Judgment, Supreme Court, New York County (Ira Gammerman J.), entered April 17, 2003, which, upon a jury verdict, awarded plaintiffs $603,333.33 in liquidated damages for defendant’s failure to file a registration statement with the Securities and Exchange Commission and have it declared effective within the deadlines set by the parties’ contract, unanimously affirmed, with costs.
Mosler Safe Co. v Maiden Lane Safe Deposit Co. (199 NY 479 [1910]) established the general rule that where delays are caused by the mutual fault of the parties to a contract, a liquidated damages clause is abrogated and a claimant must resort to recovery for actual damages.

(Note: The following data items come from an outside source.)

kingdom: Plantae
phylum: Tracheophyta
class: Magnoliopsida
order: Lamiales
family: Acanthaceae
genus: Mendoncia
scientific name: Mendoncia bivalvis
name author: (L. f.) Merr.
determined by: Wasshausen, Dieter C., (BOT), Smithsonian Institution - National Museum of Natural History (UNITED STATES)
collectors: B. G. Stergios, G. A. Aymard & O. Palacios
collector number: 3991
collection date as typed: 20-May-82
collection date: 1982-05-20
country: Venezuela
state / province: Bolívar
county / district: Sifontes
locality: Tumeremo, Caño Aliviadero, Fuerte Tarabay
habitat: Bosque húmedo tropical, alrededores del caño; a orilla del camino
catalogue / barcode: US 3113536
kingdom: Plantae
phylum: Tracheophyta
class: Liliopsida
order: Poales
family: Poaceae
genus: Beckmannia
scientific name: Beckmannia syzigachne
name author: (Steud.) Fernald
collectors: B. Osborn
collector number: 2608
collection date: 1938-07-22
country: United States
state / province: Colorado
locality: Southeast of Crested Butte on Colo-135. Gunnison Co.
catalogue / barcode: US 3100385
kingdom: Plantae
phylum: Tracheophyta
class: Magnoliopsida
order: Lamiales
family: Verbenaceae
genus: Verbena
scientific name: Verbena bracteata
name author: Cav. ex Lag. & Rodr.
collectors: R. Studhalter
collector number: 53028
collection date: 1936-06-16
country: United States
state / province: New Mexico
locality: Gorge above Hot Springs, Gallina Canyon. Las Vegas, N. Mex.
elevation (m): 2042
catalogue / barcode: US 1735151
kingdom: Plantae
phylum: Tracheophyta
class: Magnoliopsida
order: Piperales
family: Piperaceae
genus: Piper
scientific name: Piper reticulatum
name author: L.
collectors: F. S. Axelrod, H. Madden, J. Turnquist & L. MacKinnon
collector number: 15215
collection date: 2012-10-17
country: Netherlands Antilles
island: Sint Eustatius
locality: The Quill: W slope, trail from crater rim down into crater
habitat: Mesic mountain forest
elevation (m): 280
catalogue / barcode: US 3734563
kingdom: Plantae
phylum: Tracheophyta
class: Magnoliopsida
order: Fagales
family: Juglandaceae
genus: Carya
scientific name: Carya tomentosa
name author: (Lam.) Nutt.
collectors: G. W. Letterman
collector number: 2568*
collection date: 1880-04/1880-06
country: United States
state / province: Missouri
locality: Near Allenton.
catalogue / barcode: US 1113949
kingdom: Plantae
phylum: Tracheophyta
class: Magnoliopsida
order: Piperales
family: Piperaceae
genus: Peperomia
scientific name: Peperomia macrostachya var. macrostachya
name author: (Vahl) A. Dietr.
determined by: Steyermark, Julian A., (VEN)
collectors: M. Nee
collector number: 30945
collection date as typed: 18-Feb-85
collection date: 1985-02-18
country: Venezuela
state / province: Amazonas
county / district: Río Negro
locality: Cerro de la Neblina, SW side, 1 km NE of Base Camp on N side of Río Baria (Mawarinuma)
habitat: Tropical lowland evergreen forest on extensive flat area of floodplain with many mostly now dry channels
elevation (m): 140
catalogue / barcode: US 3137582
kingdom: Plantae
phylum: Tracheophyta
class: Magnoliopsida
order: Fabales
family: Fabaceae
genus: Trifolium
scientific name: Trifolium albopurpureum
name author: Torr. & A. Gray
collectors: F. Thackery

It would be inequitable and illogical to allow a claimant to reap the benefit of the liquidated damages clause for its own wrongdoing (cf. X.L.O. Concrete Corp. v John T. Brady & Co., 66 NY2d 970 [1985], affg 104 AD2d 181 [1984]). Applying this rationale to the circumstances herein, the trial court correctly instructed the jury that the liquidated damages clause would be abrogated only if plaintiffs’ conduct with respect to certain specific acts allegedly contributing to the delays was wrongful or arbitrary and capricious. In any event, the record does not support a finding that plaintiffs’ actions materially contributed to the delays (see P.T. & L. Constr. Co. v State of New York, 179 AD2d 850 [1992]).
We have considered defendant’s other arguments and find them unpersuasive. Concur—Buckley, P.J., Mazzarelli, Saxe, Sullivan and Rosenberger, JJ.